> [PROBLEM DESCRIPTION]
Between the line containing "cutting board: none" and the line containing "teapot: none [70,547,174,641]" lies a run of lines; give that run again exactly, with both of those lines, and nothing else from the entries below.

> [RECORDS FOR THE EXERCISE]
□ □ □ □ □ □ □
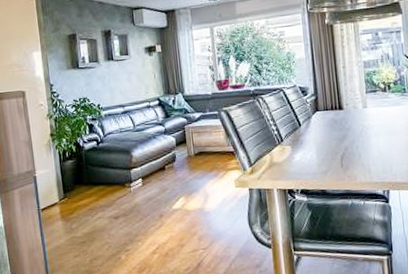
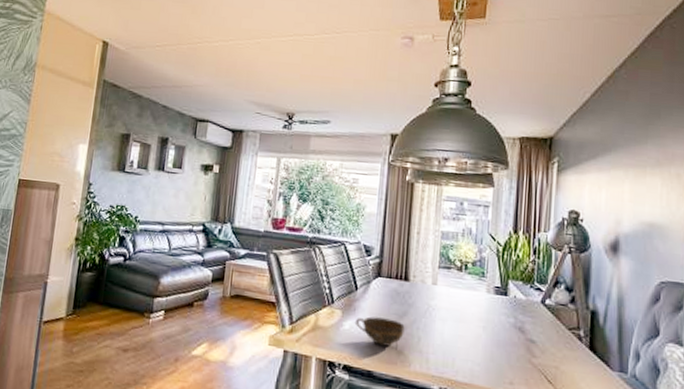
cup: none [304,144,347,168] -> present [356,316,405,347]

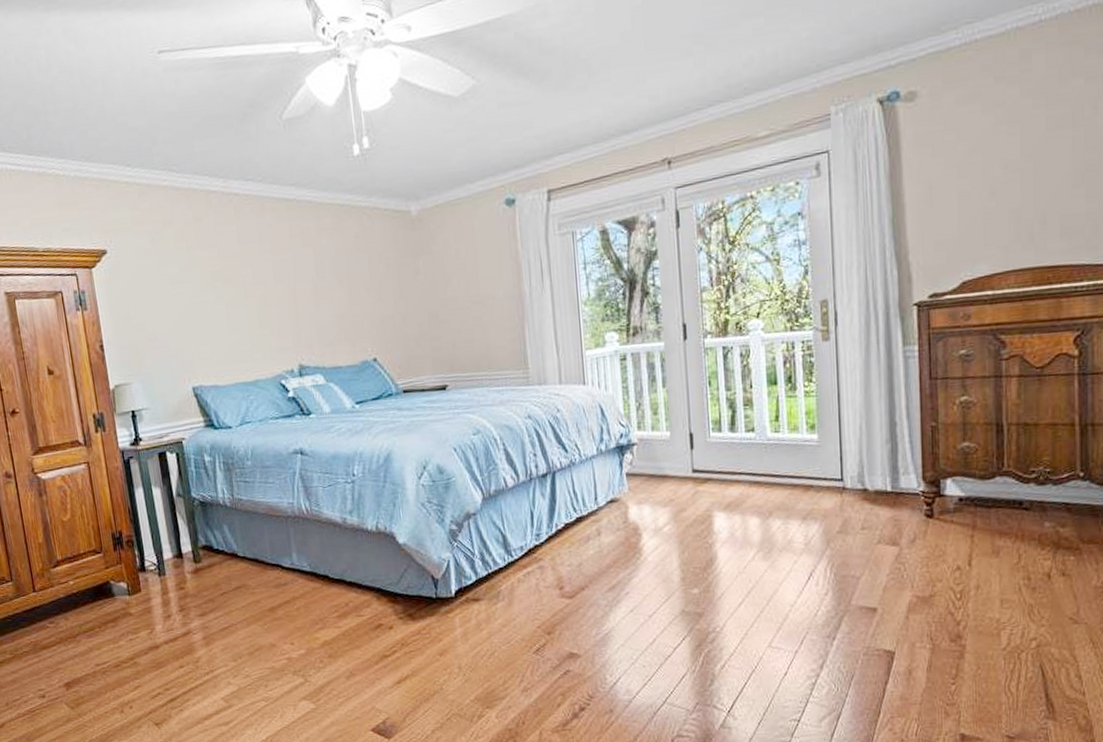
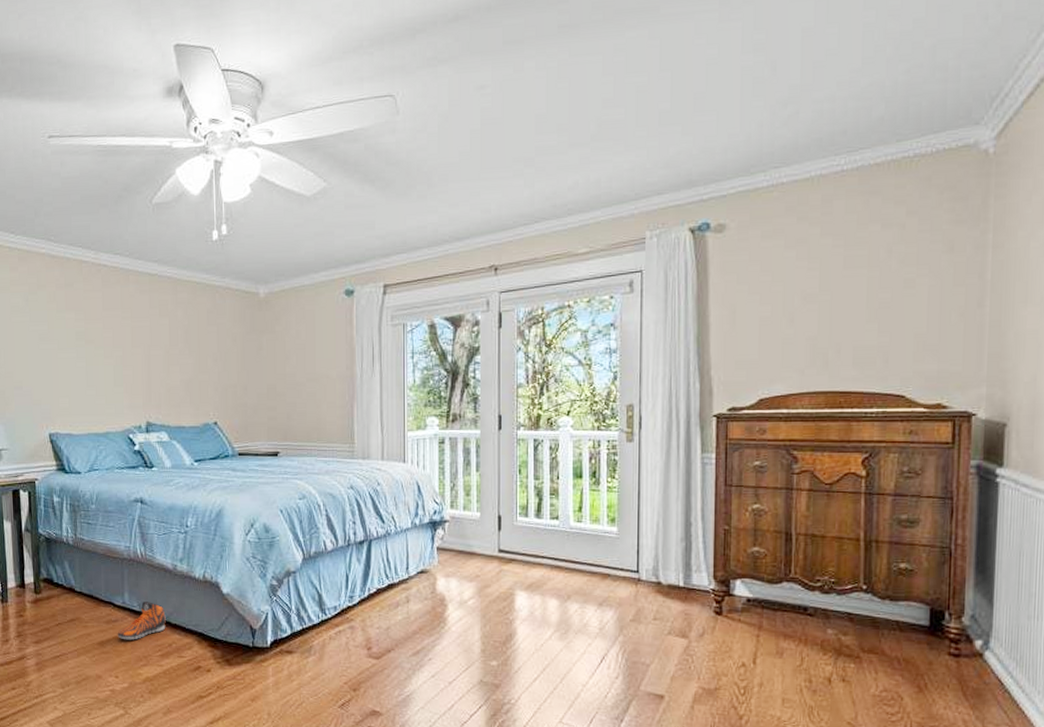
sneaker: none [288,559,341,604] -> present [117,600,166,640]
□ □ □ □ □ □ □
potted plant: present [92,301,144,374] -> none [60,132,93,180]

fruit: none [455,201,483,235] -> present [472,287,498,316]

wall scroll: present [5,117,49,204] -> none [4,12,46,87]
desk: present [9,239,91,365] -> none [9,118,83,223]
□ □ □ □ □ □ □
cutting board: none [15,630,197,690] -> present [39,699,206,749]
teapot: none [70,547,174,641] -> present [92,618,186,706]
□ □ □ □ □ □ □
> [WRITTEN RESPONSE]
cutting board: none [15,630,197,690] -> present [39,699,206,749]
teapot: none [70,547,174,641] -> present [92,618,186,706]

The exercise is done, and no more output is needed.